Nimmt man an einer professionell organisierten Fahrradtour teil, muss man selbst auf seine Sicherheit achten, wenn man weit zurück fällt. Die Sicherungsposten des Veranstalters sind nämlich nicht dazu verpflichtet, auch noch auf das letzte Fahrrad zu warten. Sie kümmern sich lediglich um die Sicherheit der Gruppe, wenn zum Beispiel eine Straße überquert wird. Das Oberlandesgericht Hamm entschied, dass nicht auf Nachzügler geachtet werden muss (Az.: 6 U 80/13).

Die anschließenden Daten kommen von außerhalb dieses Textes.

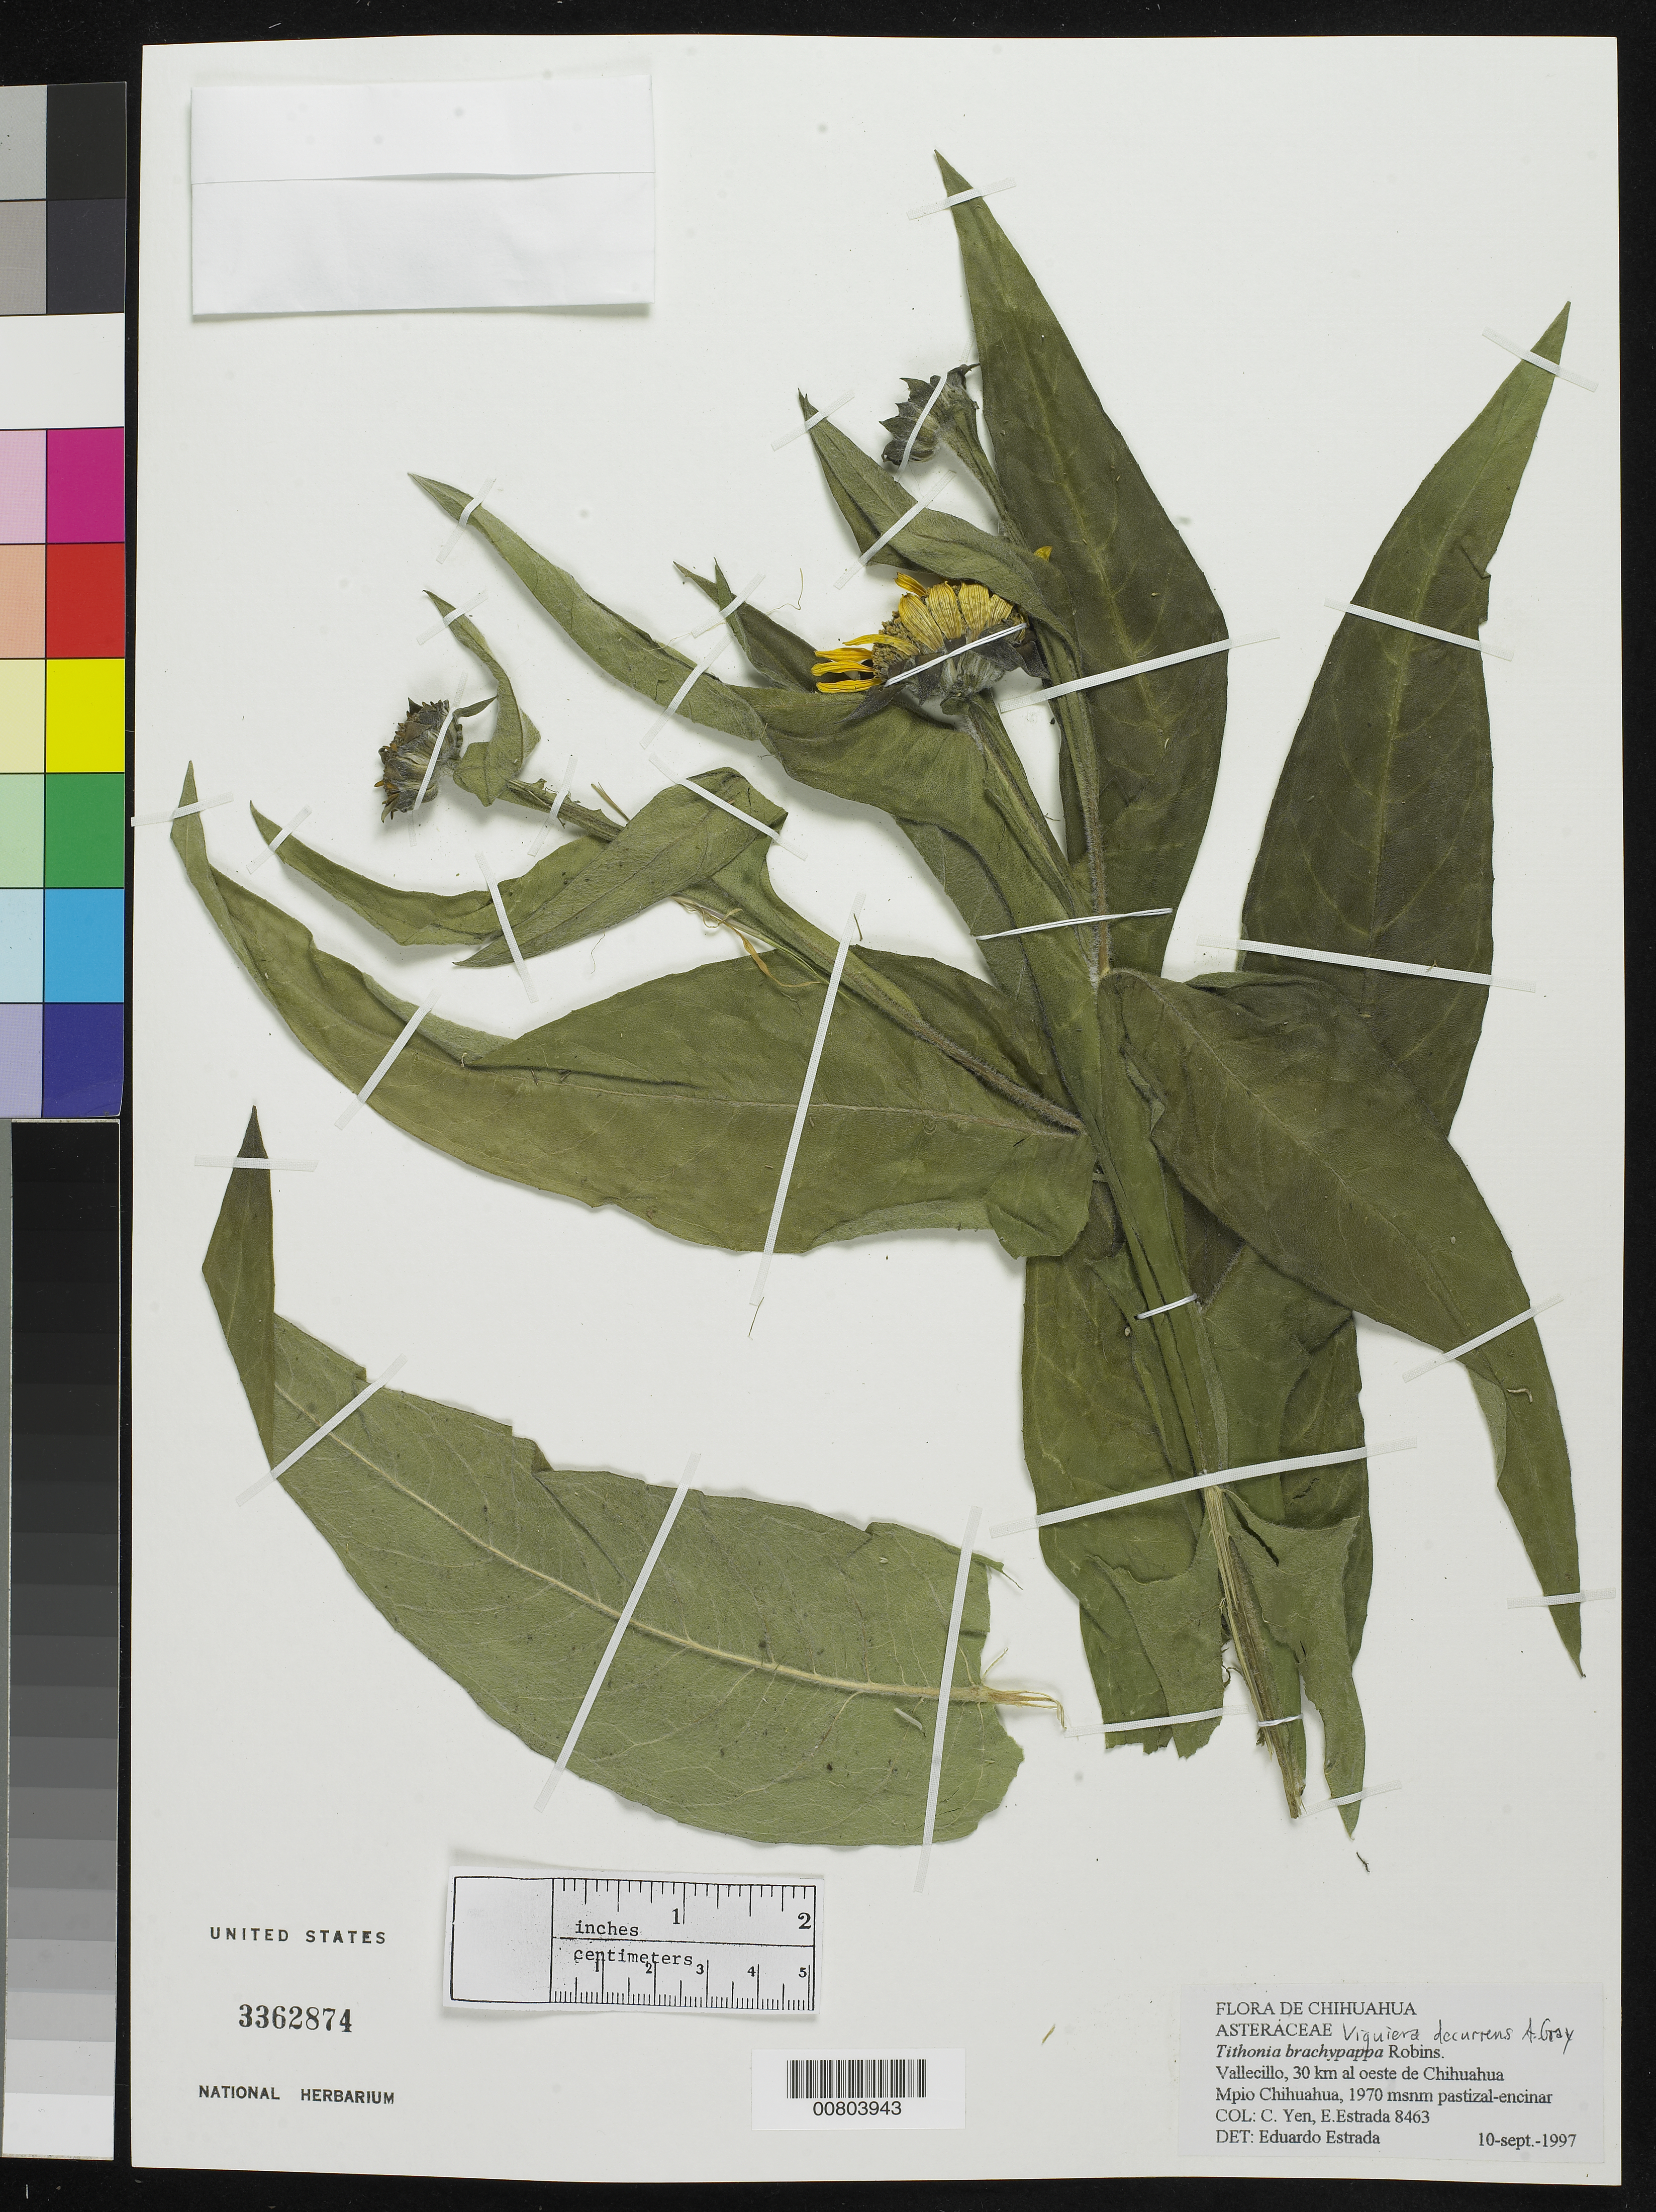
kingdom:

Ab 100 Teilnehmern einen Sicherungsposten einsetzen
Im genannten Fall hatte ein Radler geklagt, weil er den Anschluss verloren hatte und dann von einem Fahrzeug erfasst wurde, als er eine Kreuzung überqueren wollte. Durch eine Panne war er von der restlichen Gruppe abgekommen, hatte bei der Kreuzung die Vorfahrt missachtet und erlitt eine schwere Kopfverletzung. Er fiel sogar für einige Tage ins Koma. Er verklagte den Veranstalter der Tour deshalb auf Schadensersatz in Höhe von 200.000 Euro. Jedoch ohne Erfolg. „Nachzügler sind für ihre Sicherheit selbst verantwortlich. Ein Sicherungsposten kann nicht auf jeden einzelnen Radfahrer achten – muss er auch nicht.“, erklärt Rechtsanwalt Joachim Cäsar-Preller.
Bei großen Gruppen gibt es besondere Rechte für die Veranstalter und Teilnehmer. Eine Radlergruppe von mindestens 16 Teilnehmern gilt als geschlossener Verband, der drei Sonderrechte hat. Er darf auf der Fahrbahn radeln, zu zweit nebeneinander fahren und er muss von anderen Verkehrsteilnehmern als einzelnes Fahrzeug behandelt werden. „Im Klartext heißt das, dass ein Autofahrer den Verband nur an einem Stück überholen darf. Dazwischendrängeln ist nicht erlaubt.“, verdeutlicht der Wiesbadener Anwalt Cäsar-Preller. Fällt ein Fahrradfahrer zu sehr zurück, ist er kein Teil des Verbands und genießt somit auch keine Sonderrechte.
Erst ab einer Gruppengröße von 100 Teilnehmern ist es in der Regel nötig, einen Sicherungsposten einzustellen. Er hilft der Gruppe bei Kreuzungen, indem er die Autofahrer auf die Radlergruppe aufmerksam macht. „Er darf jedoch nicht den Verkehr regeln oder Autos zum Anhalten zwingen.“, so Cäsar-Preller. Ab 100 Teilnehmern muss die Tour auch von der örtlichen Straßenverkehrsbehörde genehmigt werden.